Saturday, February 26, 2011

DUNDEE : PARKING METERS

The parking meter was invented in 1935 by Carl C. Magee in Oklahoma City and first made an appearance in Dundee in 1961.


The parking meter, ubiquitous to Dundee, is known as the Duncan meter and is the product of American toy company owner Donald Duncan, who other claim to fame is the Duncan Yo-Yo.


When Dick Lemmer, then chief of protection services, arrived in Dundee in 1994 there were approximately one hundred (mostly out of order) parking meters lining the streets of the town. Lemmer was responsible for refurbishing the existing meters and ordering an extra three-hundred second hand ones from Pietermaritzburg and Vryheid.
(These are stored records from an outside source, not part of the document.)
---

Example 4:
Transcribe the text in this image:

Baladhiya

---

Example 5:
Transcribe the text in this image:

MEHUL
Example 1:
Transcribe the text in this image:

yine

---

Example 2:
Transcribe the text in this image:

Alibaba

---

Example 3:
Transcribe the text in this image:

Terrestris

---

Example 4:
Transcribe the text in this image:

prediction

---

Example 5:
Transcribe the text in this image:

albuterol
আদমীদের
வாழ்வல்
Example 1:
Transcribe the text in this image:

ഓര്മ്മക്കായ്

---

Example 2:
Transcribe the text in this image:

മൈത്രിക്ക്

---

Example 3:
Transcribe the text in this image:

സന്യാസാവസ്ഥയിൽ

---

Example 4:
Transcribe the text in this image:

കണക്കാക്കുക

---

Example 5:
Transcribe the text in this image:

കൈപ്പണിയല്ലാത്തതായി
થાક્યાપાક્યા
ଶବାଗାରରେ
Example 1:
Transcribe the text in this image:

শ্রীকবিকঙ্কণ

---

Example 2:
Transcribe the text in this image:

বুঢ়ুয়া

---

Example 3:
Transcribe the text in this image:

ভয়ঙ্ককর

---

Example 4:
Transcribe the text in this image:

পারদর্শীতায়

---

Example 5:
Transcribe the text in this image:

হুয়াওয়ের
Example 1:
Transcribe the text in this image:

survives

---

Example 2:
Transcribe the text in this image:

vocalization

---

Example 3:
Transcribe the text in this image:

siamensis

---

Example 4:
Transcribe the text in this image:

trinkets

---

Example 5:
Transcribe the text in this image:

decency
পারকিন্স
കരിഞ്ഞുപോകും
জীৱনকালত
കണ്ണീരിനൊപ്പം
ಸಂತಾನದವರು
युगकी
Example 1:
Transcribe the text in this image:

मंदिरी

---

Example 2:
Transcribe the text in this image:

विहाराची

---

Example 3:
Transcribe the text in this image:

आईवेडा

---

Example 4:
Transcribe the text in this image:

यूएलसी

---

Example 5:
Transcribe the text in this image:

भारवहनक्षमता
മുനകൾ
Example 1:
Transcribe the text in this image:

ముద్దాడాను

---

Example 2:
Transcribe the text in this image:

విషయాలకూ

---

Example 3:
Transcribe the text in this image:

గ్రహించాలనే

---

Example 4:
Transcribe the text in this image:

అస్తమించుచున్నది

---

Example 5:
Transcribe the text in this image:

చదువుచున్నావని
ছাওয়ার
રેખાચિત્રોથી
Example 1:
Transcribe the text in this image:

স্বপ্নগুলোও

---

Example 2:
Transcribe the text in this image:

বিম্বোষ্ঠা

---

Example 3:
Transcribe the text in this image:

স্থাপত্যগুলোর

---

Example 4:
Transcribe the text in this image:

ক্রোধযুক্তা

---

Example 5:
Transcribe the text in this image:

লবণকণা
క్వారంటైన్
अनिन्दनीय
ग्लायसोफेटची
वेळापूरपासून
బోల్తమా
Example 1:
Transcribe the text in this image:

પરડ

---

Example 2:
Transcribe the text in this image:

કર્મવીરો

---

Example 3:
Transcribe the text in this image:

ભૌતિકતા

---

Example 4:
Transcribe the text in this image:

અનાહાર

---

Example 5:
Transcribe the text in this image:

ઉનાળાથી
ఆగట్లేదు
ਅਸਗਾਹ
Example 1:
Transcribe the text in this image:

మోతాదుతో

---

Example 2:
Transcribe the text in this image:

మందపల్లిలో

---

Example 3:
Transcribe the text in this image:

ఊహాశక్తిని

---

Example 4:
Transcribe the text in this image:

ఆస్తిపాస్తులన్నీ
Presently one is more likely to find the vintage Duncan selling on e-bay (for around $70) or gathering dust on museum shelves, which makes Dundee a sort of living museum to this glorious (or nefarious, if you happen to be the citizen regularly faced with pink fines slapped across the windscreen) old traffic technology.


With this is mind, we set out to draw attention to the anachronistic meter through a series of improvisations with the Siwela Sonke dancers.


Trawling the streets one evening, the performers dressed in historical costume (designs inspired by our collage characters from previous workshops) and armed with a multitude of LED touch lights, strips of meters were magically, and momentarily, illuminated, serving as impassive partners to our animated dancers.


The following day the editor of local newspaper The Courier reported that he had received a few concerned phone calls from residents enquiring if the intervention had anything to do with Jacob Zuma’s visit to commemorate the battle of Isandhlawana the following day.